La memoria procede a ritroso e penetra nel passato attraverso il velo dell’oblio: si incammina su tracce sepolte e disperse, e ricostruisce testimonianze significative per il presente.
Ricordare e dimenticare. Memoria e oblio. Pieni e vuoti. Parole e rumore di fondo. Ascolto la voce di donne e uomini deportati nei campi di sterminio nazisti, oppositori politici al regime fascista che hanno rischiato di morire a vent’anni. Ascolto il rumore di fondo di audiocassette registrate nel secolo scorso, il fruscio, i vuoti, i buchi. Di tanto in tanto le voci si fanno lontane, non riesco a capire cosa dicono. Mi sembra che siano quelli i momenti più importanti delle interviste, i momenti in cui la crudezza del racconto si fa più difficile da ascoltare, quasi impossibile da dire, come se una forma di pudore spingesse la persona intervistata ad abbassare la voce. Un dire senza farsi udire, un dire intimamente sussurrato.
I vuoti, i buchi diventano allora il filo conduttore della ricerca. Mi infilo in quei buchi cercando il fondo, rinunciando a capire per provare a comprendere lo stato di quei corpi. Prendo quei buchi e li porto dentro, ne faccio un luogo di ristagno del corpo. Spingo le unghie nelle fessure, aspetto che la terra si infili sotto le unghie, ma è solo cenere. Non capirò fino in fondo, lo so. Resto nella nebbia di un tentativo. Mi appoggio al corpo, alla danza, al solo – un solo di danza il cui titolo indicibile fa rabbrividire.

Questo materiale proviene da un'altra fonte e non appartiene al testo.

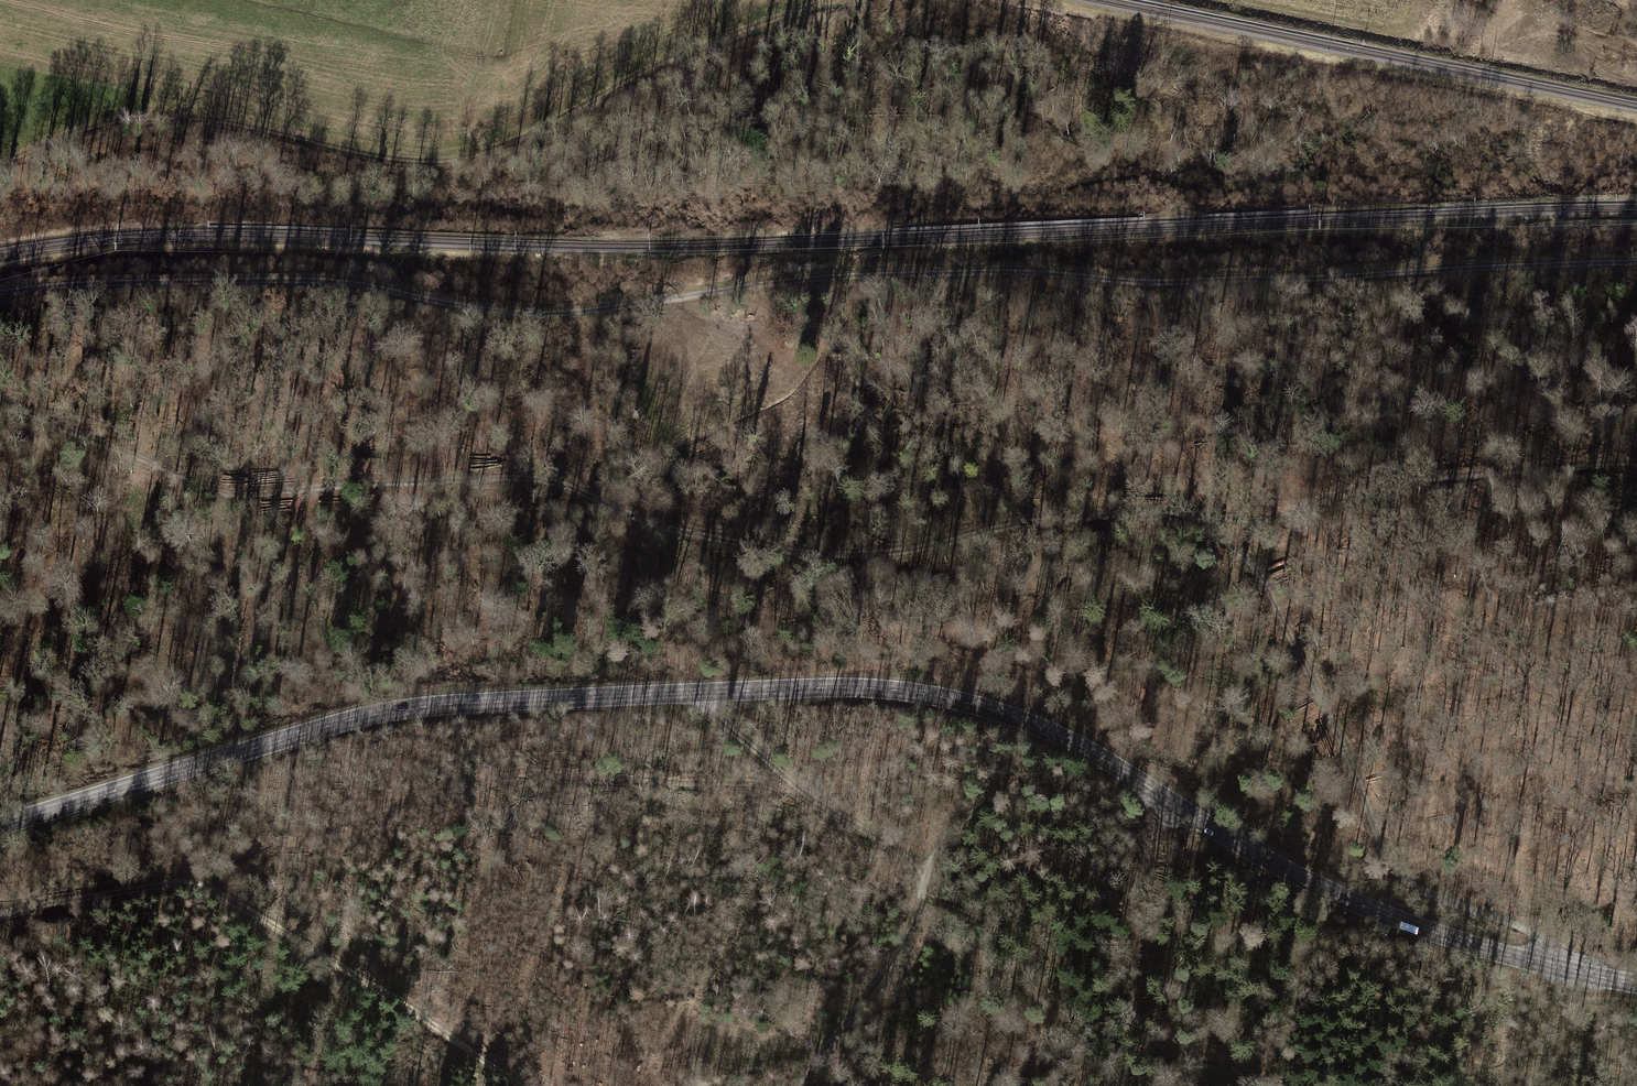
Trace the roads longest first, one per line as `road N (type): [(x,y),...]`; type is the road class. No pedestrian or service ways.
road 1 (secondary): [(1636,984),(1483,948),(1332,893),(1060,736),(907,691),(817,688),(419,707),(333,725),(0,825)]
road 2 (track): [(1636,467),(1581,463),(1356,485),(1287,518),(1110,512),(845,552),(724,538),(597,493),(527,480),(213,488),(0,399)]
road 3 (track): [(0,292),(78,282),(313,279),(539,314),(842,273),(974,270),(1151,281),(1636,261)]
road 4 (track): [(0,163),(86,126),(155,116),(406,158),(450,156),(534,129),(632,76),(822,0)]
road 5 (track): [(801,791),(641,760),(526,762),(358,801),(187,885)]
road 6 (track): [(1189,519),(1253,565),(1324,695),(1405,883),(1522,928),(1539,944),(1536,962)]
road 7 (track): [(520,1085),(400,998),(211,892),(168,884),(0,913)]
road 8 (track): [(920,875),(948,823),(1000,795),(1057,793),(1152,826),(1126,948),(1138,1022),(1178,1055)]
road 9 (track): [(800,1085),(908,933),(920,875),(801,791)]
road 10 (track): [(801,791),(688,693)]

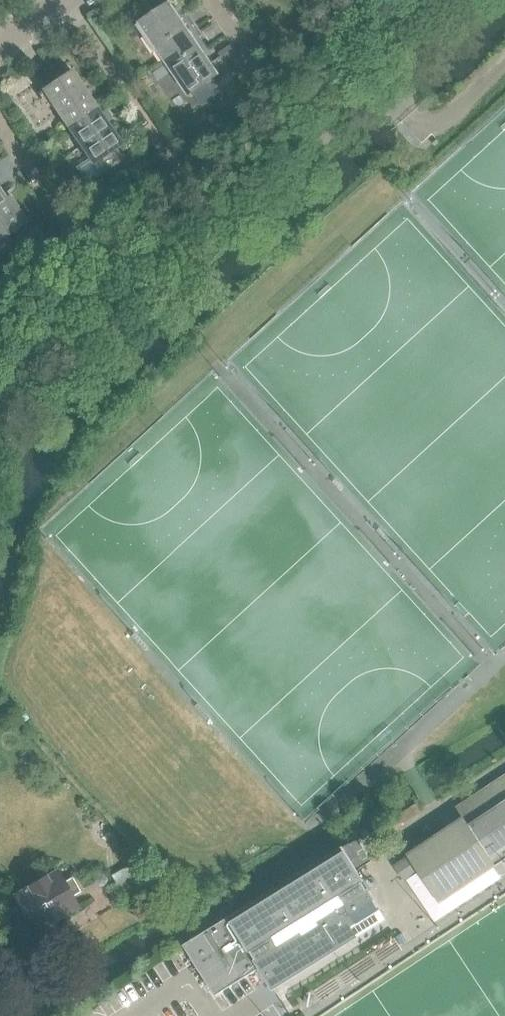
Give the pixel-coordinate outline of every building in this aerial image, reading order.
[(162,48),(168,57),(184,46),(177,37),(189,29),(180,16),(179,16),(170,3),(137,26),(155,52),(162,48)] [(184,13),(180,16),(189,29),(177,37),(184,46),(168,57),(165,59),(189,95),(219,74),(204,53),(209,49),(184,13)] [(231,45),(219,53),(231,71),(243,62),(231,45)] [(71,71),(42,90),(67,127),(96,107),(71,71)] [(96,107),(67,127),(89,159),(76,167),(87,184),(123,159),(115,148),(121,144),(96,107)] [(27,222),(9,195),(5,198),(0,190),(0,240),(27,222)] [(458,808),(465,818),(427,843),(423,837),(414,843),(418,849),(410,855),(411,856),(404,860),(413,874),(420,869),(441,901),(488,870),(496,865),(502,875),(504,873),(504,777),(458,808)] [(358,932),(385,915),(343,847),(317,862),(319,865),(318,865),(317,865),(233,917),(234,918),(232,919),(230,916),(185,945),(215,994),(260,967),(263,972),(267,970),(274,981),(317,954),(325,948),(327,952),(339,944),(337,941),(356,929),(358,932)] [(140,888),(127,866),(110,875),(117,885),(110,888),(118,901),(140,888)] [(77,907),(71,897),(80,892),(71,877),(62,882),(56,871),(14,895),(35,932),(77,907)] [(105,886),(107,879),(103,873),(96,874),(93,880),(97,886),(105,886)]
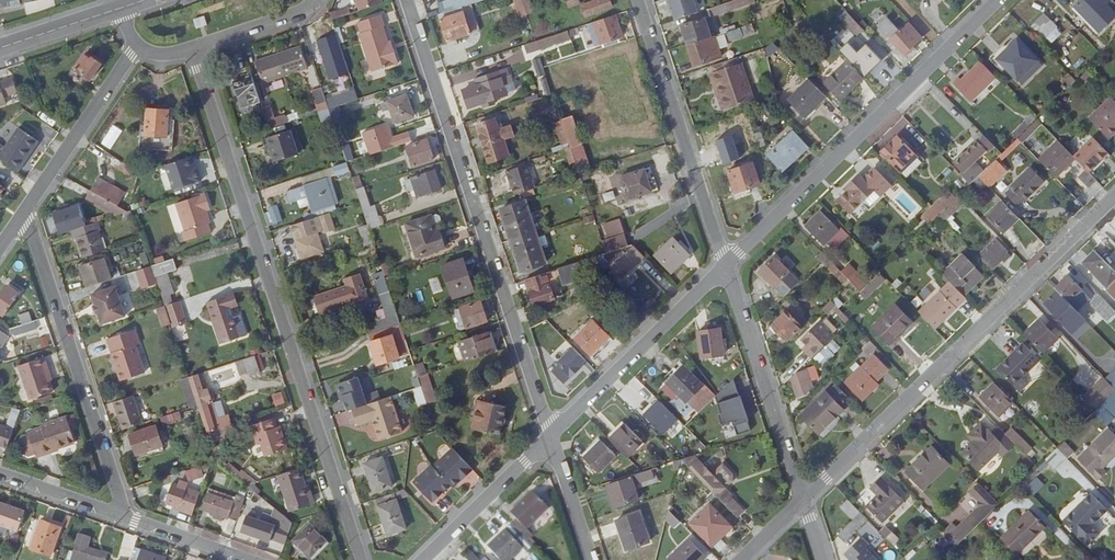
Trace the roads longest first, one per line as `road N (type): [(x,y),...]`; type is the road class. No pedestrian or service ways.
road 1 (residential): [(359,559),(191,49)]
road 2 (residential): [(407,0),(551,440)]
road 3 (residential): [(1114,193),(799,499)]
road 4 (residential): [(996,0),(722,265)]
road 5 (residential): [(20,215),(122,516)]
road 6 (residential): [(637,0),(722,265)]
road 7 (residential): [(722,265),(799,499)]
road 8 (residential): [(722,265),(551,440)]
road 9 (residential): [(138,45),(20,215)]
road 10 (residential): [(551,440),(421,559)]
road 11 (residential): [(122,516),(248,559)]
road 12 (residential): [(191,49),(314,0)]
road 13 (residential): [(0,474),(122,516)]
road 14 (secondary): [(119,9),(0,48)]
road 15 (residential): [(551,440),(589,559)]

[…] è un non detto, un pezzo mancante, un vuoto – graficamente un luogo chiuso, una prigione – KZ è contrazione di Konzentrationslager. […] KZ è parte del progetto ELP | CORPI RECLUSI.
Remembering and forgetting. Memory and oblivion. Fullness and emptiness. Words and background noise. I listen to the voices of Italian women and men deported to Nazi death camps, political opposers to the fascist regime who risked death in their twenties. I listen to the background noise of audiocassettes recorded in the last century, the rustling, the gaps, the holes. From time to time the voices become distant, I cannot understand what they are saying. It seems to me that those are the most important moments in the interviews, the moments when the rawness of the story becomes more difficult to hear, almost impossible to say, as if a form of modesty urges the person being interviewed to lower their voice. A saying without being heard, an intimately whispered saying.
The voids, the holes then become the thread of the research. I slip into those holes looking for the bottom, giving up understanding to try to understand the state of those bodies. I take those holes and bring them in, I make them a place of stagnation of the body, I push them down to the bones. Hunger and thirst squeeze the guts. I push my nails into the crevices, I wait for the earth to slip under my nails, but it is only ashes. I will not understand completely, I know. I remain in the fog of an attempt. I lean on the body, on dance, on the solo - a dance solo whose unspeakable title makes one tremble.